Several studies have further demonstrated the complications of obesity after influenza exposure. Diet-induced obesity has been shown to impair memory CD8+ T cell responses to an influenza virus infection, resulting in increased mortality, viral titers in lung, and worsened lung pathology (37). These adverse effects were associated with an obesity-induced failure to maintain influenza-specific CD8+ memory T cells, which are essential in ensuring vaccine efficacy (37). Accordingly, obesity has been shown to increase the risk of vaccine failure, including the vaccines for hepatitis B (70), tetanus (72), and influenza (17). Obesity is also associated with a greater risk of influenza-related complications and hospitalizations (73,74).
But what does this mean for your average, middle-aged slob like myself and many others, who may not be technically, or extremely obese but definitely metabolically-challenged and tied to an office chair? It's definitely too late to reprogram your metabolism during a pandemic. But if the above is true, then priming the immune system may just be whipping those battle-weary soldiers who are already lying half-dead on the battlefield. So rather than a T-cell immunotherapy approach, perhaps focus on innate immunity (NK cells)

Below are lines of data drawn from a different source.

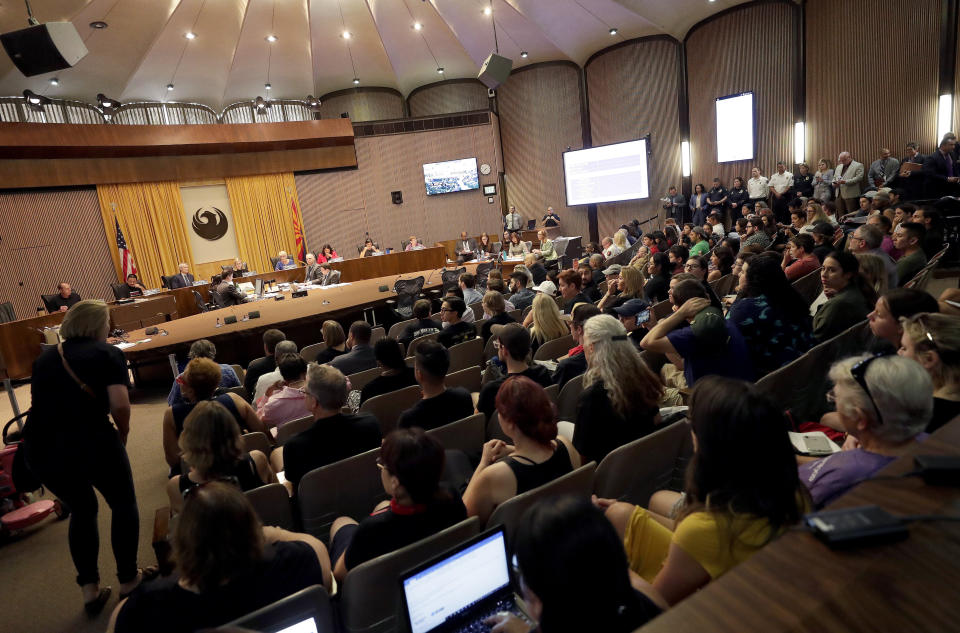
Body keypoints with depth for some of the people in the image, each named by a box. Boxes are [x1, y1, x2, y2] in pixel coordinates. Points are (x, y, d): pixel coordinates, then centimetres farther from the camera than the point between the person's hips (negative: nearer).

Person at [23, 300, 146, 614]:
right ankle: (128, 580, 28)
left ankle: (89, 589, 30)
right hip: (89, 441, -5)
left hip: (39, 446, 6)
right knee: (124, 505, 18)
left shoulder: (45, 357, 18)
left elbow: (41, 402, 23)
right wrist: (122, 434, 6)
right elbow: (119, 404, -12)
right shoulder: (108, 353, 0)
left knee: (81, 509, 27)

Potential strategies given the above:
1. Innate immunity - generally this goes up with aging and obesity perhaps as a compensatory. It is possibly even the cause of inflammaging. However, it is at least still largely intact and harder to exhaust and therefore may be helpful if stimulated before infection and in relatively younger and less MetS subjects
a. Mushrooms, etc.
2. Rebooting T-cell immunity - Fasting is the easiest way to do this if you can do it. But it takes several days and if you get infected during the reboot I'm not sure what would happen. Senolytics probably help here, but these are things that should have been done long before infection
3. Rejuvenating thymic and lymphoid function
a. Melatonin - looking pretty great as both a short term and longer term helper here
Given the temporary nature of the crisis, I suspect most people can just wily-nily stimulate the heck out of their immune system for a couple months unless they fall into one of the more vulnerable groups which may need a more subtle approach.
A little incentive for the group, anything that "solves" viruses would also likely "solve" cancer, so there's that.
Edited by OP2040, 06 April 2020 - 06:39 PM.